## [ACTIVITY]
For each line of the data below, copy it if it holds the word "августа".
▬▬▬
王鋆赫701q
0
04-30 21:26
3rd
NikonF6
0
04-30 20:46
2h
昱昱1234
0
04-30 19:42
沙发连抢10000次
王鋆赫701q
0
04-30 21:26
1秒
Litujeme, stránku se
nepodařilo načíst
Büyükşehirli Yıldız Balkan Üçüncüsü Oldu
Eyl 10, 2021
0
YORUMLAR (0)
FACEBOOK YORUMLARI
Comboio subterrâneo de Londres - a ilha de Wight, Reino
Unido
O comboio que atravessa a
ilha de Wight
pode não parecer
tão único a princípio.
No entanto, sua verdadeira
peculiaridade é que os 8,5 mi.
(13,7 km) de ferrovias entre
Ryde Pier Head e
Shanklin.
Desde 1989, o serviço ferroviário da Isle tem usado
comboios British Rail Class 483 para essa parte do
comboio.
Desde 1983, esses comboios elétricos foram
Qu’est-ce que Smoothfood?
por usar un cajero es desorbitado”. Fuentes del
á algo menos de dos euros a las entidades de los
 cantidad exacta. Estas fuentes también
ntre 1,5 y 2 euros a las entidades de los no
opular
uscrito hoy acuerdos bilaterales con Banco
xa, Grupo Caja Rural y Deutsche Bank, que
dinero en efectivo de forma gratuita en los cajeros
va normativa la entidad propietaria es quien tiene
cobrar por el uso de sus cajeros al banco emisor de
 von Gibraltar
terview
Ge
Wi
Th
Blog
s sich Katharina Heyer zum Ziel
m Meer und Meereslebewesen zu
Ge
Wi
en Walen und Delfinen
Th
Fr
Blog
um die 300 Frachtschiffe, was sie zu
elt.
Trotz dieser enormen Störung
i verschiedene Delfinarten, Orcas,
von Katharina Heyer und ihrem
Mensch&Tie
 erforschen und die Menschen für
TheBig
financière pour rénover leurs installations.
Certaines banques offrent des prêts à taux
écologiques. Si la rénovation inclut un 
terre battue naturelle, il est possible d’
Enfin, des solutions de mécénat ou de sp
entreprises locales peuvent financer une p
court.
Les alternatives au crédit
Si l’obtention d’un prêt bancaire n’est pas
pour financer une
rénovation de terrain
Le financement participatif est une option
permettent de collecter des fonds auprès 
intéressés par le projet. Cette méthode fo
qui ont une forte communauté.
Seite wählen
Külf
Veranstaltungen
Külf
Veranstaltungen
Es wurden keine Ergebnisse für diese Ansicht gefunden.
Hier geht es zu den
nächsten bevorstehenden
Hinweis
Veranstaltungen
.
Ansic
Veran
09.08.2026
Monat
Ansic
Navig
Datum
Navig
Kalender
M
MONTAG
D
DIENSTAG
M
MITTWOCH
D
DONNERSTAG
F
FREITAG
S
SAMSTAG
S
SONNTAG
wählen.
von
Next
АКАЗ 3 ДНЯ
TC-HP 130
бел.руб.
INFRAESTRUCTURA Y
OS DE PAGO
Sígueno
▬▬▬
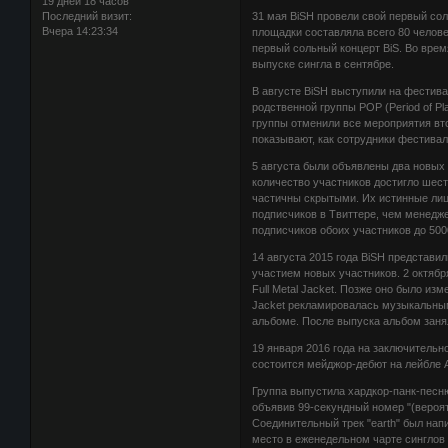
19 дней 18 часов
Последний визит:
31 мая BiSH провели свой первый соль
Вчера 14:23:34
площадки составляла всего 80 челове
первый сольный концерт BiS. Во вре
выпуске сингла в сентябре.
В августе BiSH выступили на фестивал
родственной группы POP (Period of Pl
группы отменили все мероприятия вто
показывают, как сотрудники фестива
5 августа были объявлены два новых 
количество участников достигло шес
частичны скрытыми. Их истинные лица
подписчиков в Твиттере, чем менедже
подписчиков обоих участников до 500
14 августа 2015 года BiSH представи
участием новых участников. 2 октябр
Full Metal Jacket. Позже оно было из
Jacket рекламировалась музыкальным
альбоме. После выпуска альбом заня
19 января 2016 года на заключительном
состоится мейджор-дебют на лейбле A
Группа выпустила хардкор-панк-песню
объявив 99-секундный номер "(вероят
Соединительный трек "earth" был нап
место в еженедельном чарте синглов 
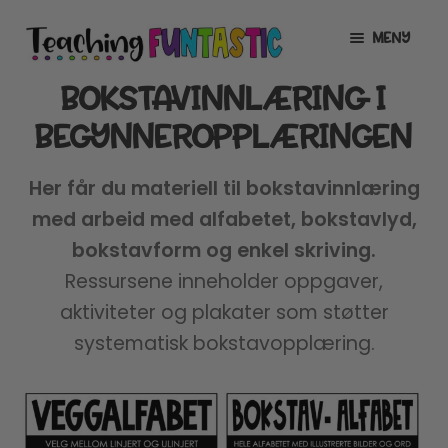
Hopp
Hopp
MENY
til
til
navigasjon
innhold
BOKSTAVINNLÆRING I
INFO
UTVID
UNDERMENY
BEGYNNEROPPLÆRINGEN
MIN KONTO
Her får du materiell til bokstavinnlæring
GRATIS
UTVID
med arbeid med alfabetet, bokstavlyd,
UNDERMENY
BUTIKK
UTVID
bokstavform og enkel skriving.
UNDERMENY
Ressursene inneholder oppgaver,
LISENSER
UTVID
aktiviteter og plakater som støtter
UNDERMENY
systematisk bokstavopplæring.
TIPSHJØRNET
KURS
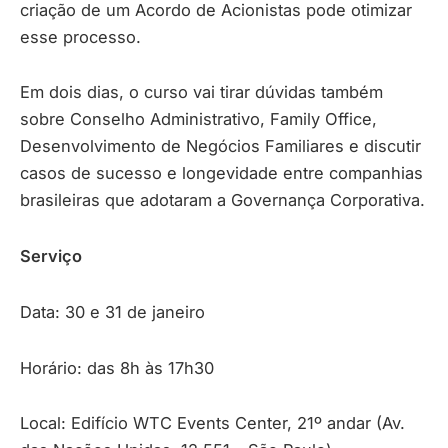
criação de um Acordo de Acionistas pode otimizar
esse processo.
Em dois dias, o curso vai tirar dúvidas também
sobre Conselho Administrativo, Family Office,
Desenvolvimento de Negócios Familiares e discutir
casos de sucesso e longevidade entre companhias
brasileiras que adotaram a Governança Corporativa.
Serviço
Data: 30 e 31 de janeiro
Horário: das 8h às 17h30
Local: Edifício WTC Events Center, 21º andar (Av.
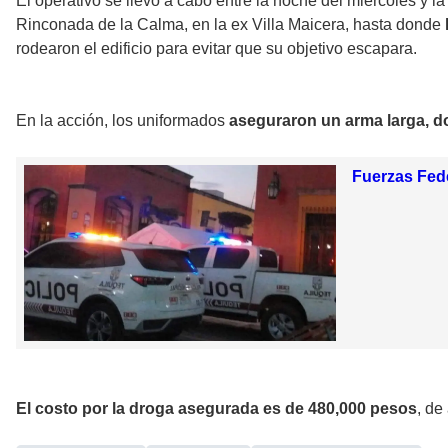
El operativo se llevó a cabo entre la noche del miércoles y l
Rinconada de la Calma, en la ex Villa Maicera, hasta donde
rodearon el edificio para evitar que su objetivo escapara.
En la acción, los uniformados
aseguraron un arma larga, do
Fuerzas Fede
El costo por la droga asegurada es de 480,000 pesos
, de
▬▬▬
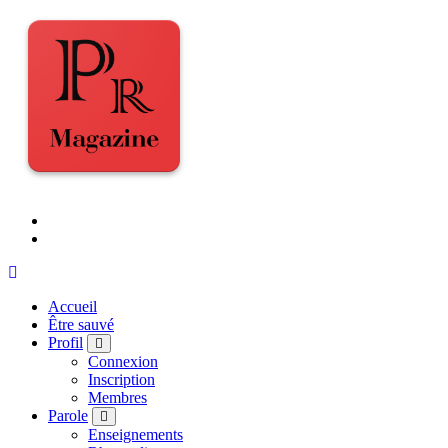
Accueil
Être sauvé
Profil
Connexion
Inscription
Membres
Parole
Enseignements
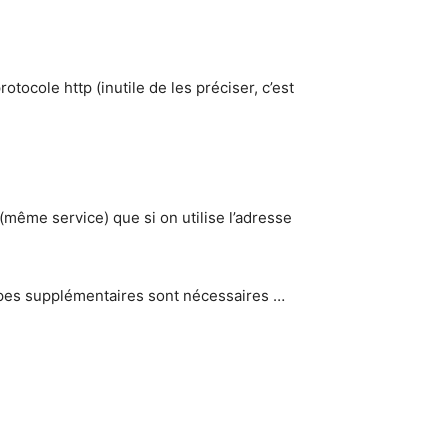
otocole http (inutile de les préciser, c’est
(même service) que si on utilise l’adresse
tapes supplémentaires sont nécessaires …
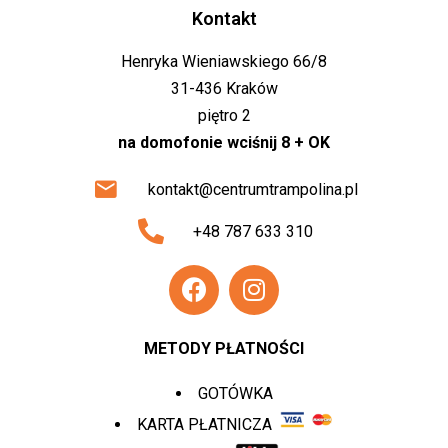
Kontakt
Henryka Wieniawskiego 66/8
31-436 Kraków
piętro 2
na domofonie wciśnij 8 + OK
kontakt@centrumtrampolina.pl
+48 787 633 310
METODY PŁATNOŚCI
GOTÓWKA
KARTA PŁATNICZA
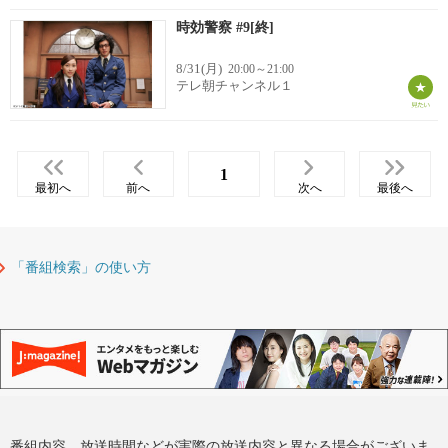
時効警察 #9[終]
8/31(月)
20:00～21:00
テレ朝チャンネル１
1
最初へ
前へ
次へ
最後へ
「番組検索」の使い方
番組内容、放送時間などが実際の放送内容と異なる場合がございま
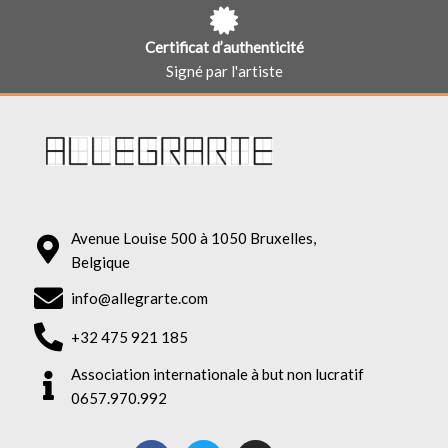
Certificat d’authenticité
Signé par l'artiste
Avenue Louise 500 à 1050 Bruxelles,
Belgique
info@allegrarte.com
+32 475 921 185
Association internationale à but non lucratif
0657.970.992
▬▬▬
## [EXERCISE OUTPUT]
5 августа были объявлены два новых 
14 августа 2015 года BiSH представи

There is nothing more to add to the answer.